[TASK TO COMPLETE]
Please render the lines below as a numbered list, leaving out any blank lines.
*** Opening of STORED DATA ***
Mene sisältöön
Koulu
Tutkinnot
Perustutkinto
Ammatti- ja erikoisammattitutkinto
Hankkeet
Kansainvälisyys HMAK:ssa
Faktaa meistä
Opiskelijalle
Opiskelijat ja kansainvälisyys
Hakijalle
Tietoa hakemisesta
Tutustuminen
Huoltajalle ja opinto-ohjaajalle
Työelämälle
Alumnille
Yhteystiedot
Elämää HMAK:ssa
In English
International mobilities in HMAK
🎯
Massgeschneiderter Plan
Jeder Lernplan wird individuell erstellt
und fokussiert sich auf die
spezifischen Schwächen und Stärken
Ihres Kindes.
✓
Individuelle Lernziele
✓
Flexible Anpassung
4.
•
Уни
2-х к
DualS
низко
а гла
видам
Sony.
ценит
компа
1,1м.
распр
*** Close of STORED DATA ***
[TASK RESULT]
1. Mene sisältöön
2. Koulu
3. Tutkinnot
4. Perustutkinto
5. Ammatti- ja erikoisammattitutkinto
6. Hankkeet
7. Kansainvälisyys HMAK:ssa
8. Faktaa meistä
9. Opiskelijalle
10. Opiskelijat ja kansainvälisyys
11. Hakijalle
12. Tietoa hakemisesta
13. Tutustuminen
14. Huoltajalle ja opinto-ohjaajalle
15. Työelämälle
16. Alumnille
17. Yhteystiedot
18. Elämää HMAK:ssa
19. In English
20. International mobilities in HMAK
21. 🎯
22. Massgeschneiderter Plan
23. Jeder Lernplan wird individuell erstellt
24. und fokussiert sich auf die
25. spezifischen Schwächen und Stärken
26. Ihres Kindes.
27. ✓
28. Individuelle Lernziele
29. ✓
30. Flexible Anpassung
31. 4.
32. •
33. Уни
34. 2-х к
35. DualS
36. низко
37. а гла
38. видам
39. Sony.
40. ценит
41. компа
42. 1,1м.
43. распр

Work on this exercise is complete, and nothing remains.